In recent years, the ECB’s ultra-loose monetary policy had ensured that risk premia on Pfandbriefe and other covered bonds were low. In addition, issuers hardly had to worry about selling new bonds. After all, with its third Covered Bond Purchase Program (CBPP3), the central bank stood ready to absorb up to 50% of a new issue at peak times. There were also constant purchases on the secondary market.
These times have been over since July 2023 with the end of CBPP3 purchases. The covered bond market now needs to find a new balance without the major anchor investor from Frankfurt’s Ostend. The ECB is currently still commanding a gigantic covered bond portfolio of around EUR 285bn. However, this is to be gradually reduced over many years in a market-friendly manner and without active sales.
There will again be significant market growth (net new issue volume) in 2024
In 2023, euro benchmark covered bonds with a volume of some EUR 185bn were newly issued. German Pfandbriefe accounted for EUR 35.8bn of the overall number. In our view, the new issue volume of euro benchmark covered bonds in 2024 is likely to be slightly lower at EUR 170bn, taking into account various positive and negative factors. Among the factors that will have a positive impact on the volume of new issues is the increased refinancing requirements of banks via the capital market. The credit volume should increase slightly next year. On the liabilities side of banks’ balance sheets, we anticipate a decline in deposits, which should increase banks funding needs. The refinancing advantage of covered bonds over unsecured bank bonds should continue to be attractive for issuers and work in favour of issuing covered bonds. Another positive factor for us are the upcoming maturities of the last targeted longer-term ECB loans (TLTRO-III). In 2024, the banks yet have to repay around EUR 390bn to the central bank. We assume that some banks will refinance part of the repayment via covered bank bonds.
In contrast, at around EUR 116bn, slightly fewer covered bonds in the euro benchmark format will mature in 2024 than in 2023. Issuers’ need to replace maturing covered bonds with new ones would therefore be somewhat lower and thus a limiting factor for the volume of new issues. However, the decisive limiting factor is likely to be the expected strained absorption capacity of private investors. Until July 2023, the ECB had reinvested the nominal from maturing covered bonds from its CBPP3 portfolio back into covered bonds itself. In 2024, lacking ECB demand private investors will have to absorb this, too. With a new issue volume of euro benchmark covered bonds of EUR 170bn forecast by us for 2024, this would mean net purchases (or portfolio increases) of a high EUR 87bn for private investors. The structural shift from an ECB-induced seller’s market to a buyer’s market that has already begun will make life more difficult for issuers in 2024. In our view, this argues against an even higher volume of new issues. Issuers will be more reliant than ever on private investors willing to buy next year anyway.

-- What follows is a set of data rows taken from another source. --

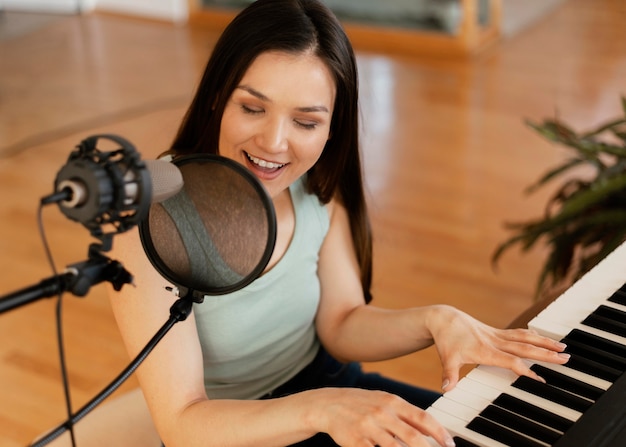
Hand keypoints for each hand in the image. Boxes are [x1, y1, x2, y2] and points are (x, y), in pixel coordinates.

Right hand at [310, 387, 455, 446]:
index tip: (450, 445)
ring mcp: (368, 428)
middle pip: (413, 437)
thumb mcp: (384, 402)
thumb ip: (406, 415)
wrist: (328, 404)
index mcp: (392, 402)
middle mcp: (382, 414)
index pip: (422, 417)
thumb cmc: (362, 404)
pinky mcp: (356, 442)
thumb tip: (431, 430)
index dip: (439, 433)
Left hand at [427, 305, 569, 390]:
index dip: (525, 371)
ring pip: (525, 338)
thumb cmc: (446, 339)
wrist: (443, 319)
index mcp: (486, 350)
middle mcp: (495, 342)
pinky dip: (532, 335)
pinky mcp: (496, 331)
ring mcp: (497, 335)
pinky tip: (542, 338)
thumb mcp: (446, 357)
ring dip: (544, 342)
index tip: (541, 380)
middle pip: (525, 348)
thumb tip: (447, 388)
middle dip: (545, 353)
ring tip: (562, 346)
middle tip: (566, 358)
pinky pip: (518, 333)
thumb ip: (449, 374)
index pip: (511, 362)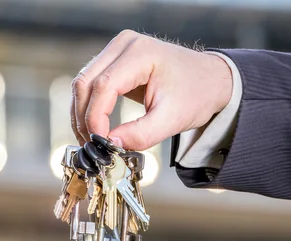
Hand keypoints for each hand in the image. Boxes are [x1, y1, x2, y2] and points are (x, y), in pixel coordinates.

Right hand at [70, 30, 232, 149]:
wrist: (209, 79)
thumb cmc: (196, 94)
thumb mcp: (173, 120)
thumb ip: (141, 134)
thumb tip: (110, 144)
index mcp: (141, 53)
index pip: (104, 86)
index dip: (95, 117)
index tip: (100, 142)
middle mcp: (123, 45)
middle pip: (85, 82)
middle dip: (83, 117)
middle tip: (91, 144)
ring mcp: (116, 50)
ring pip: (82, 84)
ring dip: (81, 114)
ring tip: (91, 139)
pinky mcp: (112, 61)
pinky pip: (88, 84)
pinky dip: (87, 108)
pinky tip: (93, 127)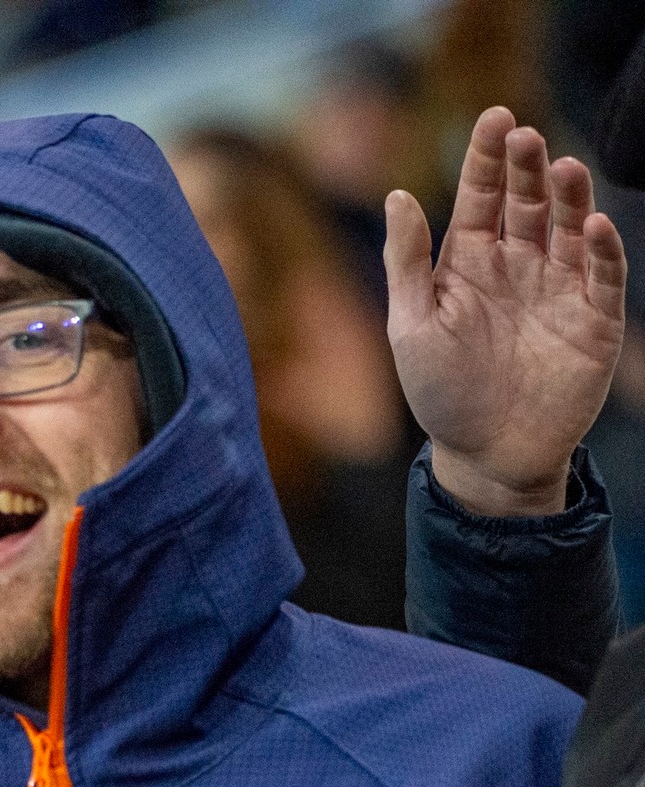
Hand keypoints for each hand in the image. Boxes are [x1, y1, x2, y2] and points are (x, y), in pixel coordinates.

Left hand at [385, 106, 627, 516]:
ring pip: (567, 229)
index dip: (487, 158)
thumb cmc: (440, 392)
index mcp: (470, 264)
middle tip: (525, 136)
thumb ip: (407, 262)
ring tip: (562, 166)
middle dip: (527, 168)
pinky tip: (591, 226)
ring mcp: (559, 290)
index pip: (481, 198)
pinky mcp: (594, 320)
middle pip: (527, 204)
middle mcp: (518, 267)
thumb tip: (397, 196)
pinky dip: (600, 251)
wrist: (486, 455)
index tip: (494, 117)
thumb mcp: (412, 325)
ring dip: (568, 197)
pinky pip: (602, 277)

Against this backdrop, issuers will once again have to make greater efforts to win the favour of investors. This means, among other things, that it will be important for issuers to keep an eye on investor preferences and not be too ambitious when pricing new bonds. Otherwise, order book volumes could suffer. Some issuers already made this experience in the fall of 2023. Investors were already able to stock up sufficiently on covered bonds in the first half of 2023, meaning that investment pressure had eased considerably by the end of August. As a result, investors recently only bought bonds that offered the right overall package for them in terms of maturity, risk premium and rating.
This selective approach is unlikely to change much in view of the high volume of new issues we are forecasting for the new year. Instead, new issues should offer a premium over secondary markets (NIP) in order to attract investor interest. The size of the NIP is also likely to depend on the tenor of the new issue. Last year, the sometimes elevated NIPs already led to an increase in risk premia on the secondary market.
In this context, the continued weak economy and the longer-than-expected high interest rate levels (“higher for longer”) should also have a negative impact. Together with increased geopolitical risks, these uncertainties have led to a widening of covered bond swap spreads in recent weeks. Even though DZ BANK’s economists expect a moderate economic recovery in 2024, bank markets are likely to remain tense next year. In particular, the high (mortgage) interest rates should continue to burden borrowers and lead to economic challenges. In this market environment, the ECB’s previously supportive CBPP3 purchases will be noticeably absent in the coming months. In the past, these have ensured solid demand in such difficult market situations.
If NIPs remain high, the secondary market curve should continue to follow the primary market at the start of 2024. In January 2024, the usually lively primary market activity at the start of the year is likely to exert additional pressure on spreads. Looking ahead to the second quarter, the asset swap spread of the iBoxx € Covered Index should peak at 40 basis points. It should subsequently narrow again towards its November level of around 30 basis points.